Toward Pan.
She wondered suddenly if she were taking something for granted that she shouldn’t.
There was nothing to say that even though the dove had led her to Pan once it would do so a second time. It was a creature of the King of the Silver River and perhaps of her own magically altered condition, and it might well be serving more than one purpose.
She couldn’t really be sure. She couldn’t know until she had arrived at wherever she was being taken.
But something odd was happening through all this. She was experiencing a strange new connection with the dove. When she had first seen it, when it had revealed to her that she had lost the ability to see colors, she had felt an immediate closeness to it. Then the dove had disappeared, and she had not thought she would see it again and the connection felt broken. But when it had returned and ever since, their bond, built on little else than its presence and her unmistakable sense of emotional attachment, had grown steadily stronger. The scarlet dove had come to mean something more to her than a symbol of what had been lost or what might be found. It had evolved into a companion, a living reassurance that there was purpose in what together they were doing. It represented their shared connection to Panterra, their commitment to protect him so he could fulfill his obligations as the new bearer of the black staff.
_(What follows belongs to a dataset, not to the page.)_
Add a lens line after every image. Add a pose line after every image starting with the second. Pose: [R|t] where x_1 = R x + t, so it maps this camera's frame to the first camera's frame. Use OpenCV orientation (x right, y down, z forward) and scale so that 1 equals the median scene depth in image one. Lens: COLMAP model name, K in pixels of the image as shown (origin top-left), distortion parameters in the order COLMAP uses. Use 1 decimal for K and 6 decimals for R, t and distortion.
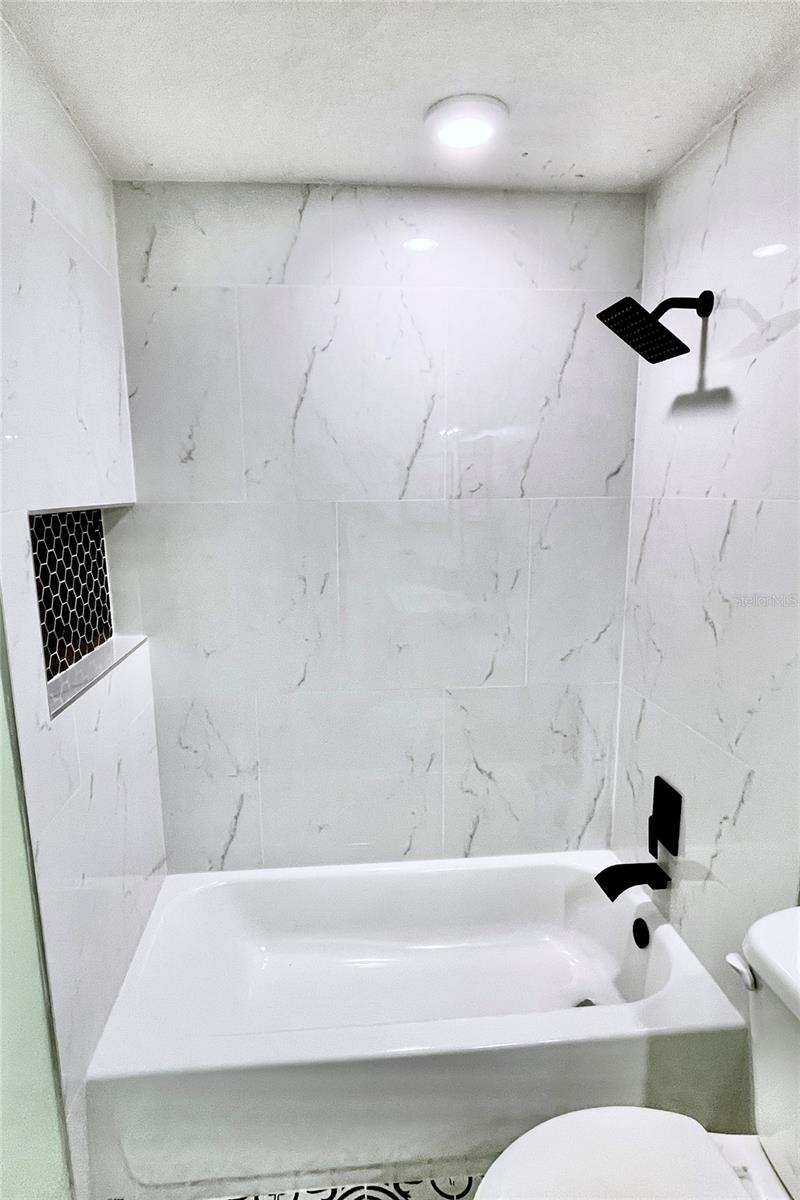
lens RADIAL K [[645.1, 0, 367.6], [0, 645.1, 601.8], [0, 0, 1]] dist [0.003941, -0.000796]
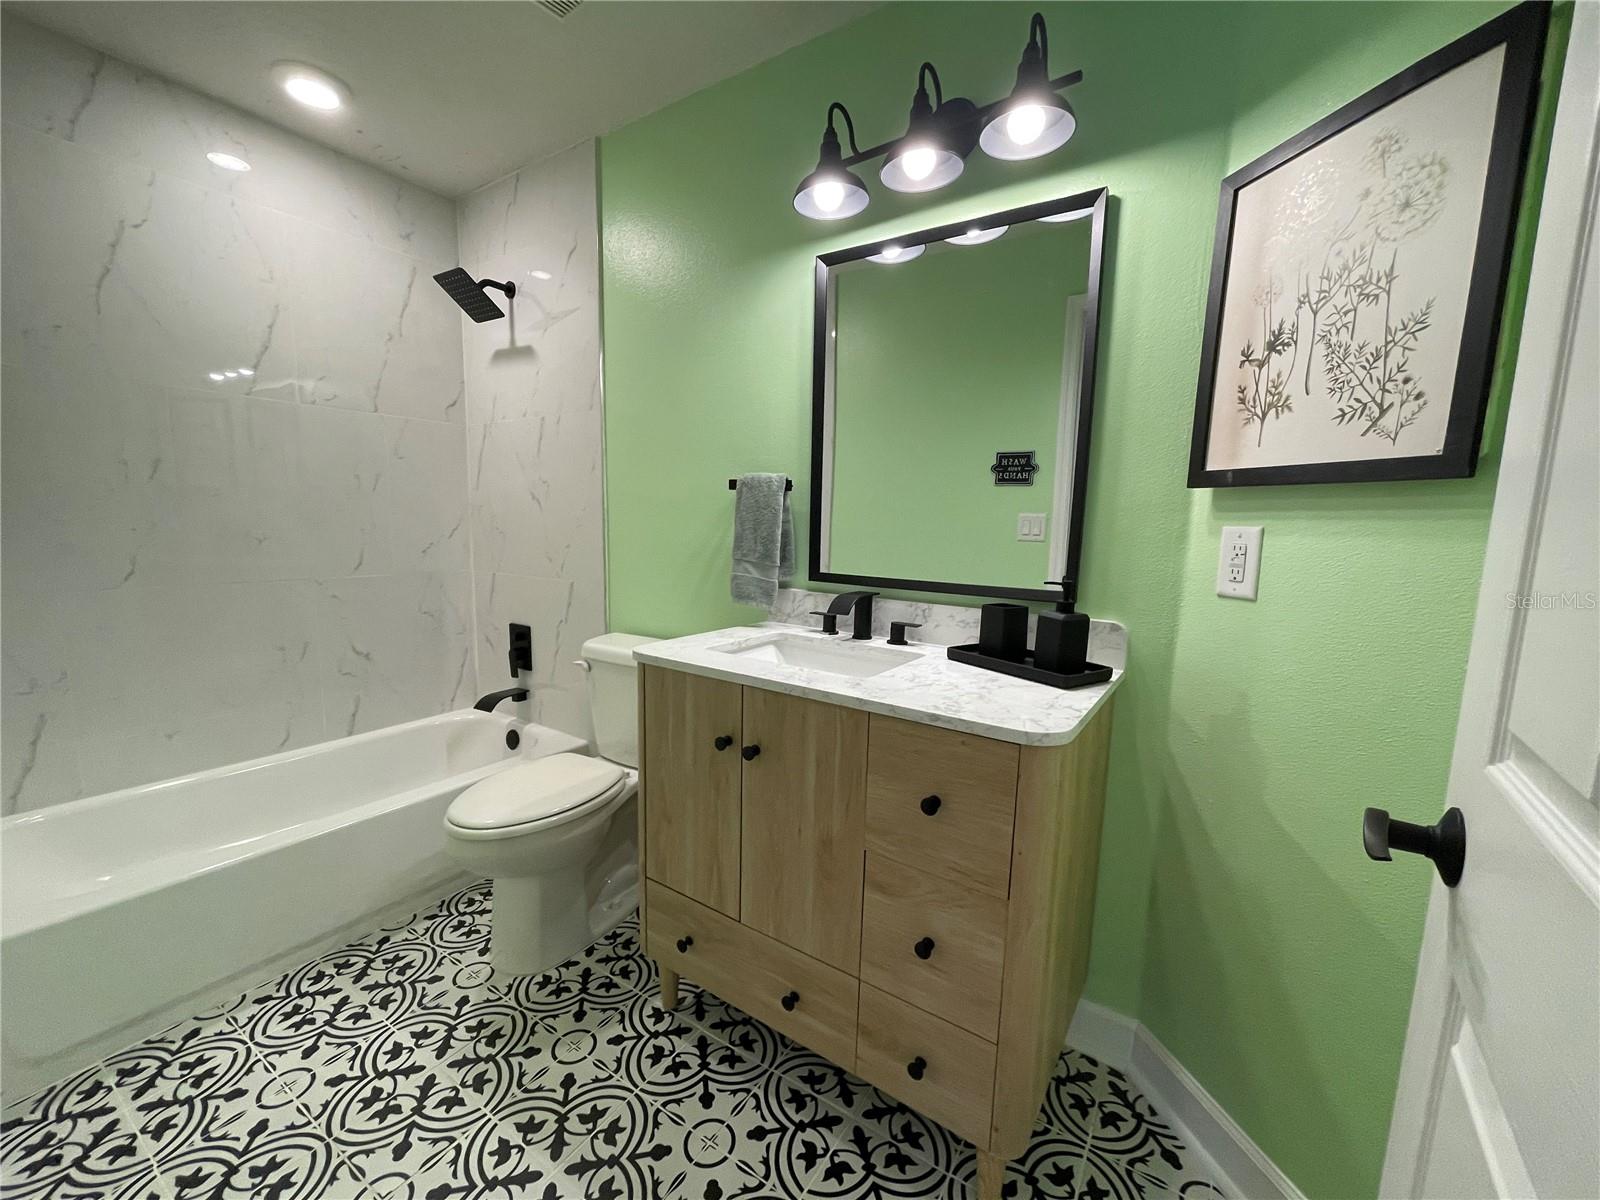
lens RADIAL K [[645.9, 0, 800.0], [0, 645.9, 600.0], [0, 0, 1]] dist [0.000557, -0.000224]
pose [[0.604331, -0.077064, 0.792998, -0.281282], [0.112417, 0.993602, 0.010888, 0.278600], [-0.788763, 0.082566, 0.609127, -0.352460]]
It was a strange way to look at it, as if it were a belief carved out of air and faith and promises. Yet it felt real and tangible. When she saw the dove, flying on ahead in search of Pan—which she believed deep down it was doing—she was filled with unmistakable hope.
It was midafternoon and they were ascending the slopes through the forests toward the mountain peaks, the air cool and brisk with the steady retreat of the sun west, when they began to find the stragglers from the Glensk Wood evacuation. There were a few old people at first, limping back down the hillside, holding one another up, heads down, bodies bent. Their faces were stricken as they spoke, and their voices were infused with bitterness.
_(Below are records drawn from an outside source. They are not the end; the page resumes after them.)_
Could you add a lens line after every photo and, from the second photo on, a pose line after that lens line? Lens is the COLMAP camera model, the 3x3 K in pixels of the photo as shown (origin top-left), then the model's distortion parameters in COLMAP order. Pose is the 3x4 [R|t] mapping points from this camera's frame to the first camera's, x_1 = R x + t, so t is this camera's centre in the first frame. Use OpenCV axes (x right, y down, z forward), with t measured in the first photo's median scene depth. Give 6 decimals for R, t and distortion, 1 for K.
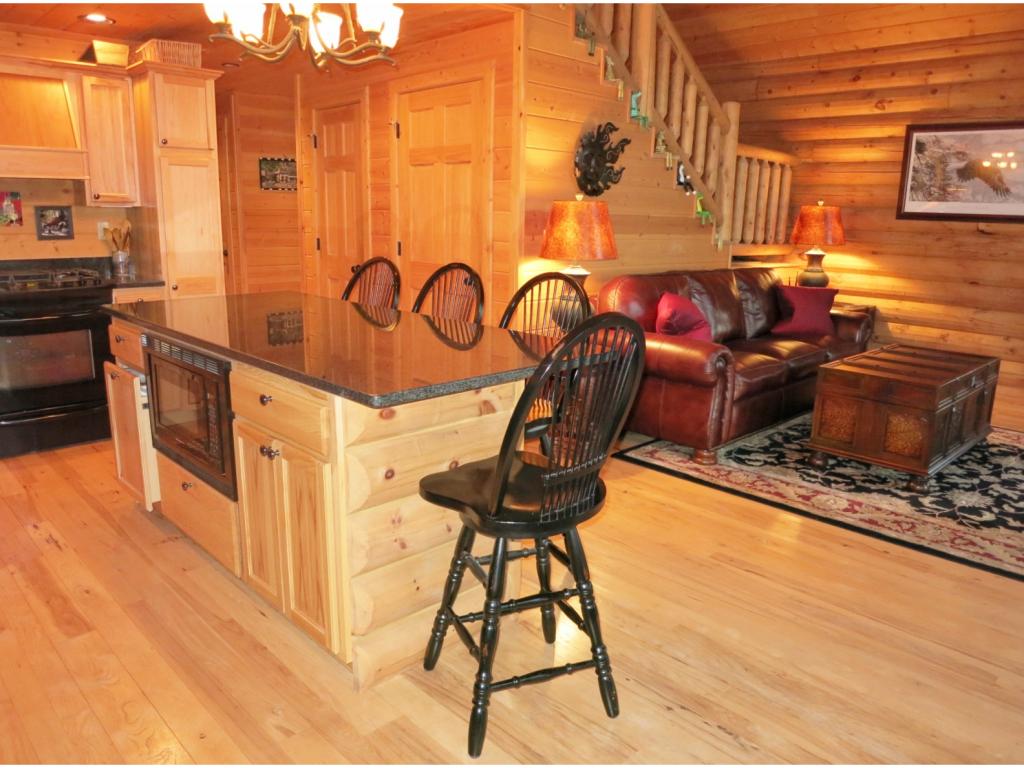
lens RADIAL K [[735.4, 0, 511.5], [0, 735.4, 385.4], [0, 0, 1]] dist [-0.058645, 0.018572]
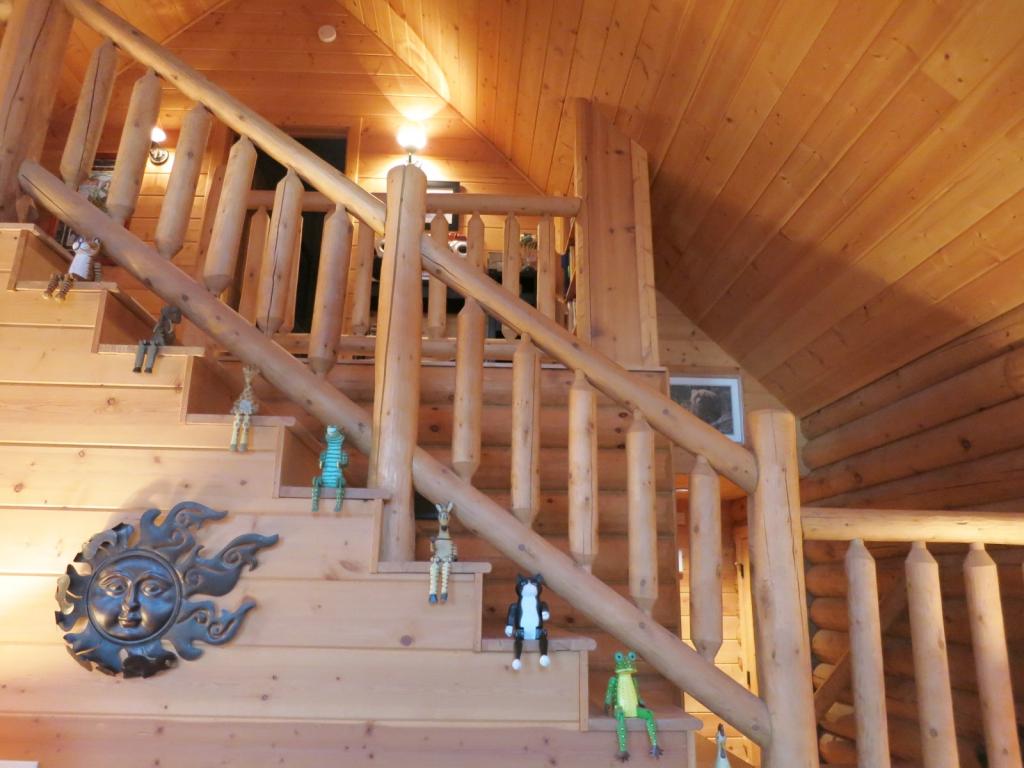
lens RADIAL K [[721.3, 0, 510.2], [0, 721.3, 382.4], [0, 0, 1]] dist [-0.045735, -0.000497]
pose [[0.750112, -0.192883, -0.632557, 0.469367], [-0.148153, 0.883194, -0.444994, -0.218752], [0.644502, 0.427510, 0.633918, 0.684359]]
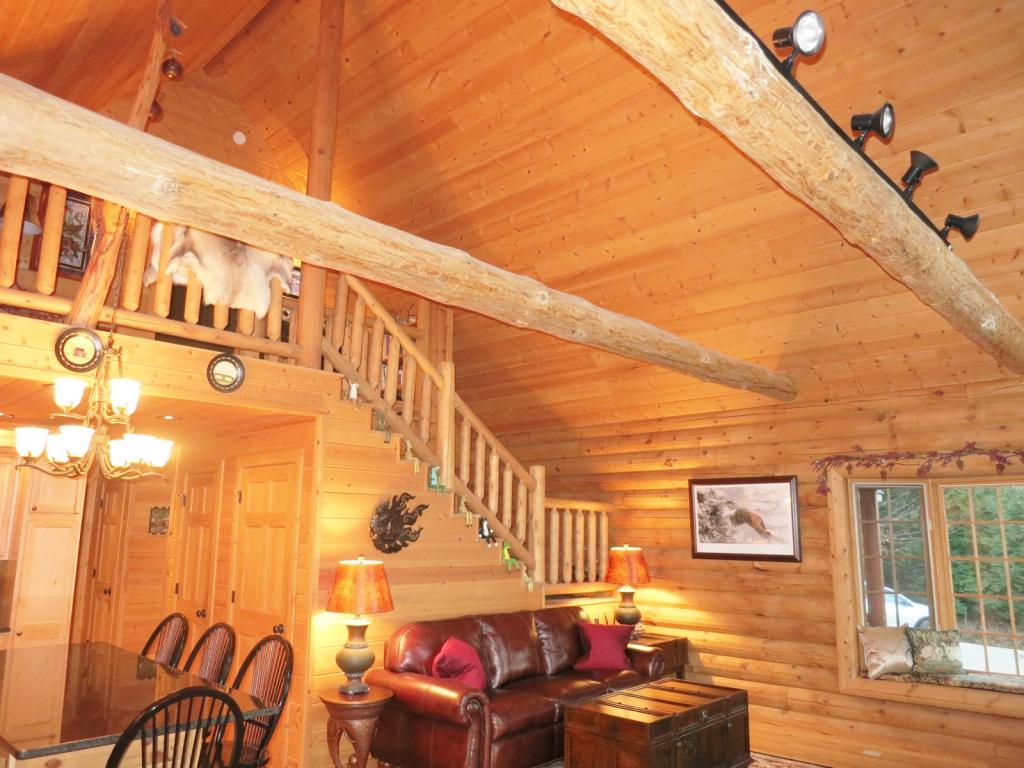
lens RADIAL K [[735.4, 0, 514.2], [0, 735.4, 384.6], [0, 0, 1]] dist [-0.058645, 0.018572]
pose [[0.998813, -0.003049, 0.048622, 0.215001], [0.022768, 0.911558, -0.410541, -0.013348], [-0.043070, 0.411160, 0.910545, -0.171488]]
“Left us, they did. Just left us like trash thrown away.”
“Abandoned us without a word.”
“Went on ahead, even our children. Couldn’t find it in their hearts to stay with us, even when we begged them.”
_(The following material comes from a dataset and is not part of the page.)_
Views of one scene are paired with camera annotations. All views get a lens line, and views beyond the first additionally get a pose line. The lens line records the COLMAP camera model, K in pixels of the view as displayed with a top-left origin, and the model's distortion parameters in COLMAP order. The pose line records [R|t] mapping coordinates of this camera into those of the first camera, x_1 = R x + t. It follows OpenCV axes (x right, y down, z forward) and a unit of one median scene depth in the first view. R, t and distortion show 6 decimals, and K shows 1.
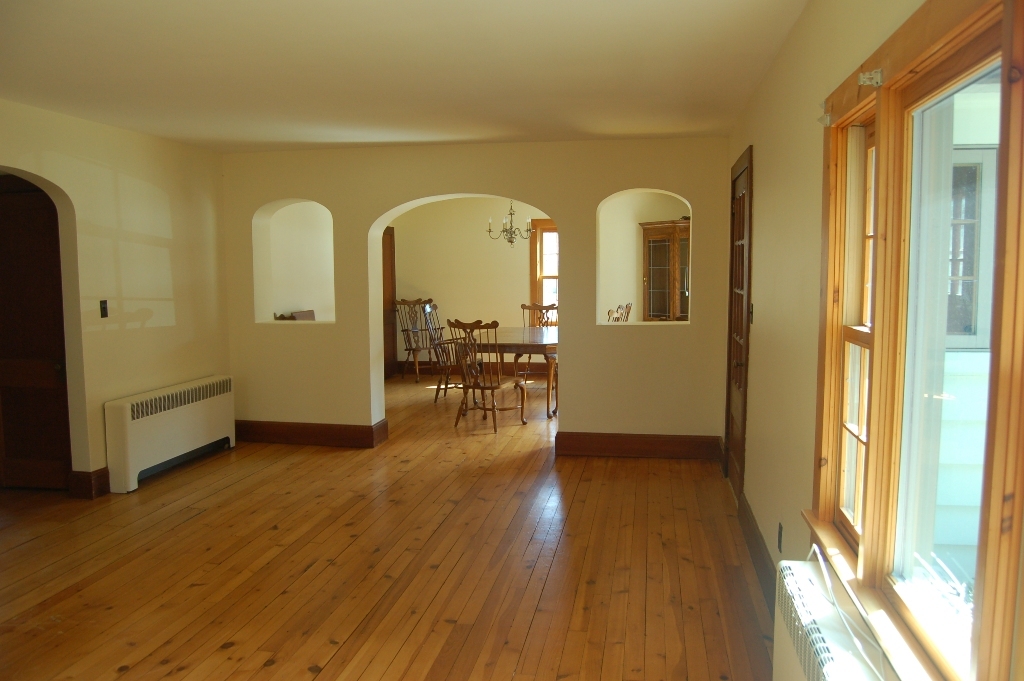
lens RADIAL K [[811.7, 0, 512.0], [0, 811.7, 342.7], [0, 0, 1]] dist [-0.075419, -0.001212]
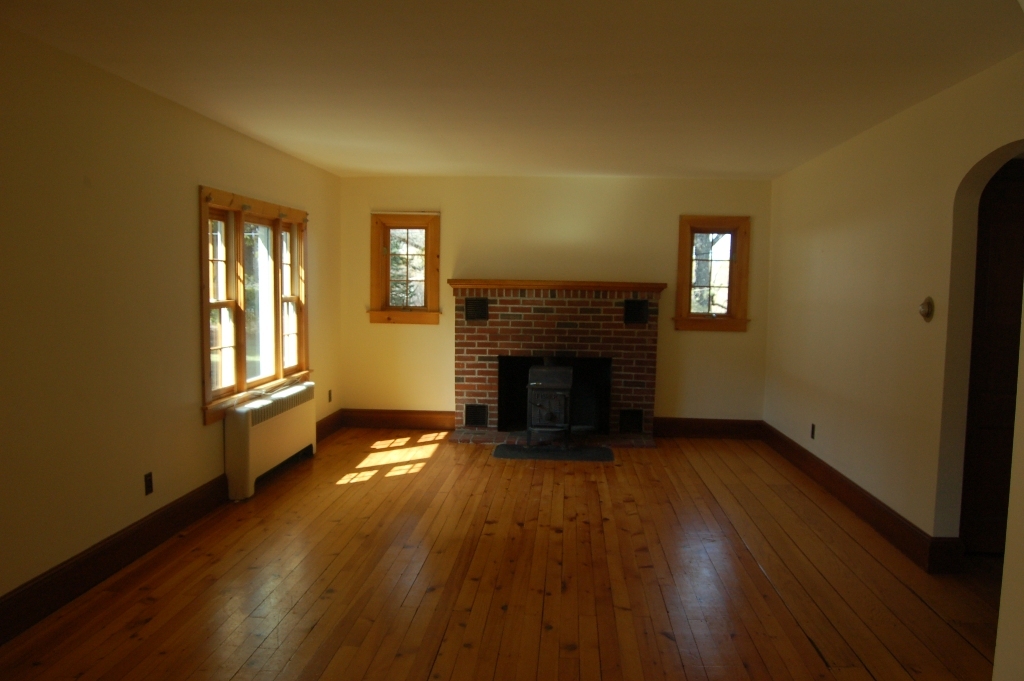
lens RADIAL K [[811.7, 0, 512.8], [0, 811.7, 339.9], [0, 0, 1]] dist [-0.075419, -0.001212]
pose [[-0.995505, -0.003331, -0.094655, -0.101200], [-0.018497, 0.986974, 0.159810, -0.164191], [0.092890, 0.160842, -0.982599, 1.890754]]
“Friends, neighbors, everyone. All they could talk about was the Seraphic, and how he was leading them to something wonderful, something waiting just ahead.”
“Time slipping away, they said. Time running out.”
Heads shaking, they moved on. Prue exchanged a glance with Aislinne. It was the demon’s work in his guise as Seraphic, taking the villagers to some imaginary safehold where the boy who had saved their ancestors would be waiting for them.
Soon, there were others—small groups and then more. Old people, women, and children. Some younger men, as well, who had been injured sufficiently that going on became impossible and going back difficult. They were helping one another now, which seemed to Prue a good thing, but there was no disguising the disappointment and sadness that marked them all. They felt they had missed out. They had been cheated of what had been promised them. They had been left behind, and perhaps no one would ever come back for them.
“Just go home,” Aislinne told each of them, trying to offer reassurance. “Help anyone you find, but go home and stay there. This isn’t what it seems. It isn’t anything of what you believe.”
The girl and the woman walked on, stopping only long enough to offer encouragement to those they found along the way. They could not stay to help and could not turn back. There was no time for that. They had something else that needed doing, something more important and necessary.
They had to find a way to save the entire valley.
“How are we going to do that?” Aislinne said at one point. “What can we do that will make a difference?”
Prue shook her head. “I don’t know. Whatever we can, I guess. But we have to try.
There’s no one else to help Pan, and I won’t let him face this alone.”
It was well after midnight before they reached the pass at Declan Reach, the half-moon risen and the stars shining brightly in a cloudless night sky, bathing the valley in brilliant white light. They were no longer encountering stragglers or abandoned villagers; those who felt themselves faltering at this point must have found fresh reserves of strength that allowed them to go on. The split into the pass gaped dark and empty before them as they neared, and there was no sign of movement or hint of sound from within. They came upon the bodies of the dead, those men killed days earlier in the Drouj surprise attack, ruined and decaying. The smell wafted through the darkness, and carrion-eaters tore at the remains.